[[ Supplied data open ]]
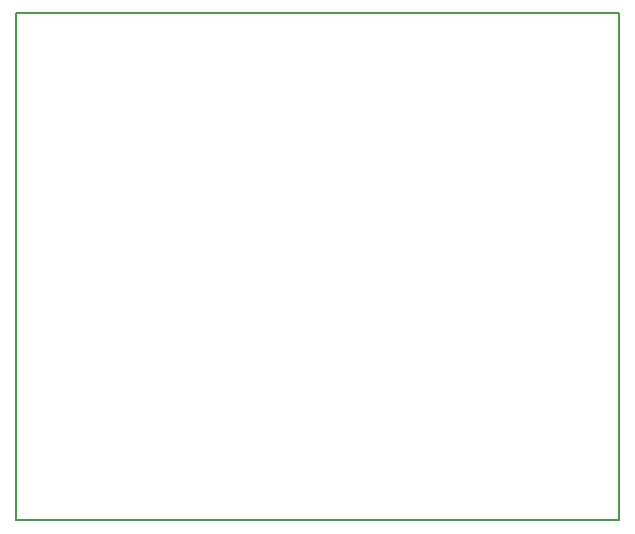
<source format=gbr>
G04 #@! TF.FileFunction,Legend,Bot*
%FSLAX46Y46*%
G04 Gerber Fmt 4.6, Leading zero omitted, Abs format (unit mm)*
G04 Created by KiCad (PCBNEW 4.1.0-alpha+201605262346+6832~44~ubuntu15.10.1-product) date Sun May 29 23:57:47 2016*
%MOMM*%
%LPD*%
G01*
G04 APERTURE LIST*
%ADD10C,0.050000*%
%ADD11C,0.150000*%
G04 APERTURE END LIST*
D10*
D11*
X124206000Y-141478000D02*
X123444000Y-141478000D01*
X124206000Y-98552000D02*
X123444000Y-98552000D01*
X124206000Y-98552000D02*
X129413000Y-98552000D01*
X123444000Y-141478000D02*
X123444000Y-98552000D01*
X174498000Y-141478000D02*
X124206000Y-141478000D01*
X174498000Y-98552000D02*
X174498000Y-141478000D01*
X129413000Y-98552000D02*
X174498000Y-98552000D01*
M02*

</source>
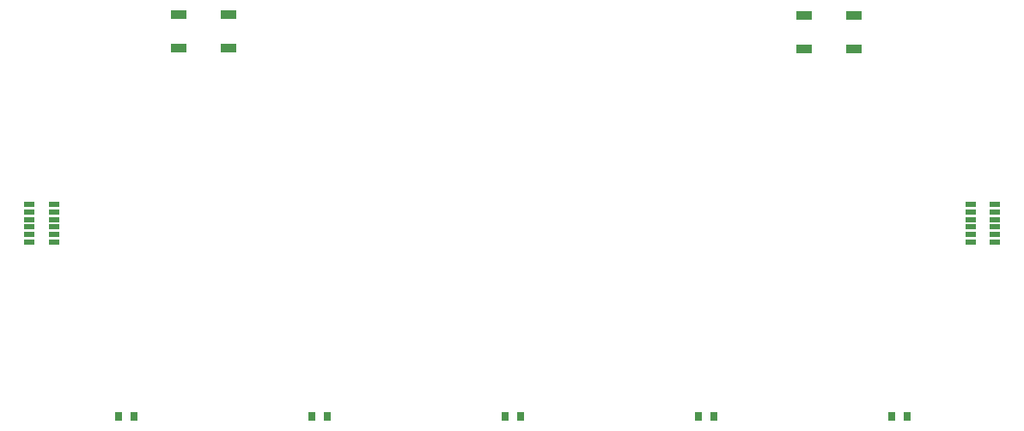
<source format=gtp>
G04 #@! TF.GenerationSoftware,KiCad,Pcbnew,(5.1.0)-1*
G04 #@! TF.CreationDate,2019-05-19T22:51:14-06:00*
G04 #@! TF.ProjectId,laser-theremin,6c617365-722d-4746-9865-72656d696e2e,rev?*
G04 #@! TF.SameCoordinates,Original*
G04 #@! TF.FileFunction,Paste,Top*
G04 #@! TF.FilePolarity,Positive*
%FSLAX46Y46*%
G04 Gerber Fmt 4.6, Leading zero omitted, Abs format (unit mm)*
G04 Created by KiCad (PCBNEW (5.1.0)-1) date 2019-05-19 22:51:14*
%MOMM*%
%LPD*%
G04 APERTURE LIST*
%ADD10R,1.000000X0.550000*%
%ADD11R,1.498600X0.899160*%
%ADD12R,0.762000X0.889000*%
G04 APERTURE END LIST*
D10*
X99510000Y-91750000D03*
X99510000Y-91000000D03*
X99510000Y-90250000D03*
X99510000Y-89500000D03*
X99510000Y-88750000D03*
X99510000Y-88000000D03*
X101910000Y-91750000D03*
X101910000Y-89500000D03*
X101910000Y-88750000D03*
X101910000Y-88000000D03*
X101910000Y-90250000D03*
X101910000Y-91000000D03*
X194670000Y-91000000D03*
X194670000Y-90250000D03*
X194670000Y-88000000D03*
X194670000Y-88750000D03*
X194670000Y-89500000D03*
X194670000Y-91750000D03*
X192270000Y-88000000D03*
X192270000Y-88750000D03*
X192270000Y-89500000D03*
X192270000Y-90250000D03*
X192270000Y-91000000D03*
X192270000Y-91750000D03*
D11*
X114231440Y-69301540D03*
X114231440Y-72598460D03*
X119128560Y-72598460D03*
X119128560Y-69301540D03*
X180778560Y-69371540D03*
X180778560Y-72668460D03*
X175881440Y-72668460D03*
X175881440Y-69371540D03*
D12*
X109782000Y-108910000D03*
X108258000Y-108910000D03*
X127303000Y-108910000D03*
X128827000Y-108910000D03*
X147877000Y-108910000D03*
X146353000Y-108910000D03*
X165403000Y-108910000D03*
X166927000Y-108910000D03*
X184453000Y-108910000D03*
X185977000Y-108910000D03*
M02*

</source>
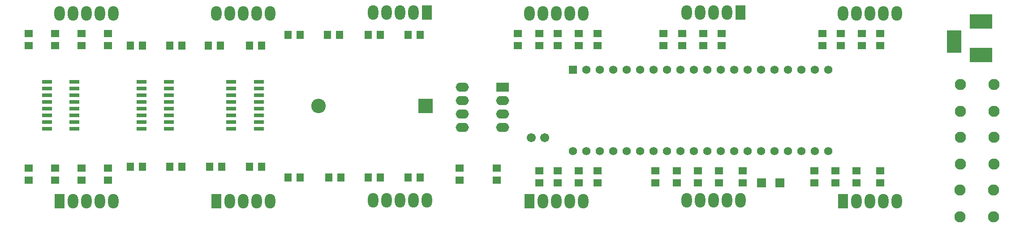
<source format=gbs>
G04*
G04 #@! TF.GenerationSoftware,Altium Limited,Altium Designer,18.0.7 (293)*
G04*
G04 Layer_Color=16711935*
%FSTAX24Y24*%
%MOIN*%
G70*
G01*
G75*
%ADD16R,0.0580X0.0630*%
%ADD17O,0.0780X0.1080*%
%ADD18R,0.0780X0.1080*%
%ADD19O,0.0980X0.0680*%
%ADD20R,0.0980X0.0680*%
%ADD21C,0.0830*%
%ADD22C,0.1080*%
%ADD23R,0.1080X0.1080*%
%ADD24R,0.1080X0.1680*%
%ADD25R,0.1680X0.1080*%
%ADD26C,0.0615*%
%ADD27R,0.0615X0.0615*%
%ADD28C,0.0671*%
%ADD48R,0.0630X0.0580*%
%ADD49R,0.0671X0.0671*%
%ADD50R,0.0750X0.0290*%
D16*
X02725Y036831D02*
D03*
X02815D02*
D03*
X030202Y047461D02*
D03*
X031102D02*
D03*
X030202Y036831D02*
D03*
X031102D02*
D03*
X02725Y047461D02*
D03*
X02815D02*
D03*
X024213D02*
D03*
X025113D02*
D03*
X02126Y036831D02*
D03*
X02216D02*
D03*
X024297D02*
D03*
X025197D02*
D03*
X009533Y046673D02*
D03*
X010433D02*
D03*
X012486D02*
D03*
X013386D02*
D03*
X009533Y037618D02*
D03*
X010433D02*
D03*
X012486D02*
D03*
X013386D02*
D03*
X015439D02*
D03*
X016339D02*
D03*
X018391Y046673D02*
D03*
X019291D02*
D03*
X015354D02*
D03*
X016254D02*
D03*
X02216Y047461D02*
D03*
X02126D02*
D03*
X018391Y037618D02*
D03*
X019291D02*
D03*
D17*
X050932Y035109D02*
D03*
X051932D02*
D03*
X052932D02*
D03*
X053932D02*
D03*
X054932D02*
D03*
X050932Y049109D02*
D03*
X051932D02*
D03*
X052932D02*
D03*
X053932D02*
D03*
X043247Y049059D02*
D03*
X042247D02*
D03*
X041247D02*
D03*
X040247D02*
D03*
X039247D02*
D03*
X043247Y035059D02*
D03*
X042247D02*
D03*
X041247D02*
D03*
X040247D02*
D03*
X030612Y049109D02*
D03*
X029612D02*
D03*
X028612D02*
D03*
X027612D02*
D03*
X031612Y035109D02*
D03*
X030612D02*
D03*
X029612D02*
D03*
X028612D02*
D03*
X027612D02*
D03*
X019928Y049059D02*
D03*
X018928D02*
D03*
X017928D02*
D03*
X016928D02*
D03*
X015928D02*
D03*
X019928Y035059D02*
D03*
X018928D02*
D03*
X017928D02*
D03*
X016928D02*
D03*
X063567D02*
D03*
X064567D02*
D03*
X065567D02*
D03*
X066567D02*
D03*
X062567Y049059D02*
D03*
X063567D02*
D03*
X064567D02*
D03*
X065567D02*
D03*
X066567D02*
D03*
X008268D02*
D03*
X007268D02*
D03*
X006268D02*
D03*
X005268D02*
D03*
X004268D02*
D03*
X008268Y035059D02*
D03*
X007268D02*
D03*
X006268D02*
D03*
X005268D02*
D03*
D18*
X054932Y049109D02*
D03*
X039247Y035059D02*
D03*
X031612Y049109D02*
D03*
X015928Y035059D02*
D03*
X062567D02*
D03*
X004268D02*
D03*
D19*
X034252Y040571D02*
D03*
Y041571D02*
D03*
Y042571D02*
D03*
Y043571D02*
D03*
X037252Y040571D02*
D03*
Y041571D02*
D03*
Y042571D02*
D03*
D20*
Y043571D02*
D03*
D21*
X071319Y041752D02*
D03*
X073819Y043752D02*
D03*
Y041752D02*
D03*
X071319Y043752D02*
D03*
Y037815D02*
D03*
X073819Y039815D02*
D03*
Y037815D02*
D03*
X071319Y039815D02*
D03*
X07126Y033878D02*
D03*
X07376Y035878D02*
D03*
Y033878D02*
D03*
X07126Y035878D02*
D03*
D22*
X023531Y042146D02*
D03*
D23*
X031496D02*
D03*
D24*
X070835Y046945D02*
D03*
D25*
X072835Y048445D02*
D03*
Y045945D02*
D03*
D26*
X04248Y038799D02*
D03*
X04348D02*
D03*
X04448D02*
D03*
X04548D02*
D03*
X04648D02*
D03*
X04748D02*
D03*
X04848D02*
D03*
X04948D02*
D03*
X05048D02*
D03*
X05148D02*
D03*
X05248D02*
D03*
X05348D02*
D03*
X05448D02*
D03*
X05548D02*
D03*
X05648D02*
D03*
X05748D02*
D03*
X05848D02*
D03*
X05948D02*
D03*
X06048D02*
D03*
X06148D02*
D03*
Y044874D02*
D03*
X06048D02*
D03*
X05948D02*
D03*
X05848D02*
D03*
X05748D02*
D03*
X05648D02*
D03*
X05548D02*
D03*
X05448D02*
D03*
X05348D02*
D03*
X05248D02*
D03*
X05148D02*
D03*
X05048D02*
D03*
X04948D02*
D03*
X04848D02*
D03*
X04748D02*
D03*
X04648D02*
D03*
X04548D02*
D03*
X04448D02*
D03*
X04348D02*
D03*
D27*
X04248D02*
D03*
D28*
X03937Y039783D02*
D03*
X04037D02*
D03*
D48*
X048622Y036437D02*
D03*
Y037337D02*
D03*
X060433Y036437D02*
D03*
Y037337D02*
D03*
X038386Y046673D02*
D03*
Y047573D02*
D03*
X055118Y037337D02*
D03*
Y036437D02*
D03*
X051772D02*
D03*
Y037337D02*
D03*
X053346Y036437D02*
D03*
Y037337D02*
D03*
X063976Y047573D02*
D03*
Y046673D02*
D03*
X050591Y047573D02*
D03*
Y046673D02*
D03*
X062402Y047573D02*
D03*
Y046673D02*
D03*
X050197Y036437D02*
D03*
Y037337D02*
D03*
X036811Y036634D02*
D03*
Y037534D02*
D03*
X042913Y037337D02*
D03*
Y036437D02*
D03*
X041339Y037337D02*
D03*
Y036437D02*
D03*
X034055Y036634D02*
D03*
Y037534D02*
D03*
X061024Y046673D02*
D03*
Y047573D02*
D03*
X062008Y037337D02*
D03*
Y036437D02*
D03*
X063583Y037337D02*
D03*
Y036437D02*
D03*
X065354Y046673D02*
D03*
Y047573D02*
D03*
X053543Y046673D02*
D03*
Y047573D02*
D03*
X052165Y046673D02*
D03*
Y047573D02*
D03*
X039961Y046673D02*
D03*
Y047573D02*
D03*
X041339Y046673D02*
D03*
Y047573D02*
D03*
X039961Y037337D02*
D03*
Y036437D02*
D03*
X044291Y046673D02*
D03*
Y047573D02*
D03*
X042913Y046673D02*
D03*
Y047573D02*
D03*
X003937Y046673D02*
D03*
Y047573D02*
D03*
X001969Y037534D02*
D03*
Y036634D02*
D03*
X003937Y037534D02*
D03*
Y036634D02*
D03*
X005906Y037534D02*
D03*
Y036634D02*
D03*
X007874Y046673D02*
D03*
Y047573D02*
D03*
X005906Y046673D02*
D03*
Y047573D02*
D03*
X065354Y037337D02*
D03*
Y036437D02*
D03*
X049213Y046673D02*
D03*
Y047573D02*
D03*
X044291Y037337D02*
D03*
Y036437D02*
D03*
X007874Y037534D02*
D03*
Y036634D02*
D03*
X001969Y046673D02*
D03*
Y047573D02*
D03*
D49*
X056496Y036437D02*
D03*
X057874D02*
D03*
D50*
X005386Y040465D02*
D03*
Y040965D02*
D03*
Y041465D02*
D03*
Y041965D02*
D03*
Y042465D02*
D03*
Y042965D02*
D03*
Y043465D02*
D03*
Y043965D02*
D03*
X003346D02*
D03*
Y043465D02*
D03*
Y042965D02*
D03*
Y042465D02*
D03*
Y041965D02*
D03*
Y041465D02*
D03*
Y040965D02*
D03*
Y040465D02*
D03*
X017054Y043965D02*
D03*
Y043465D02*
D03*
Y042965D02*
D03*
Y042465D02*
D03*
Y041965D02*
D03*
Y041465D02*
D03*
Y040965D02*
D03*
Y040465D02*
D03*
X019094D02*
D03*
Y040965D02*
D03*
Y041465D02*
D03*
Y041965D02*
D03*
Y042465D02*
D03*
Y042965D02*
D03*
Y043465D02*
D03*
Y043965D02*
D03*
X010362Y040449D02*
D03*
Y040949D02*
D03*
Y041449D02*
D03*
Y041949D02*
D03*
Y042449D02*
D03*
Y042949D02*
D03*
Y043449D02*
D03*
Y043949D02*
D03*
X012402D02*
D03*
Y043449D02*
D03*
Y042949D02*
D03*
Y042449D02*
D03*
Y041949D02*
D03*
Y041449D02*
D03*
Y040949D02*
D03*
Y040449D02*
D03*
M02*

</source>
[[ Supplied data closed ]]
Your instructions ▸
The expected answer is each line of the records above that includes the string "format".

Written solution ▸
<source format=gbr>
G04 Gerber Fmt 4.6, Leading zero omitted, Abs format (unit mm)*
<source format=gtp>
G04 Gerber Fmt 4.6, Leading zero omitted, Abs format (unit mm)*
<source format=gbs>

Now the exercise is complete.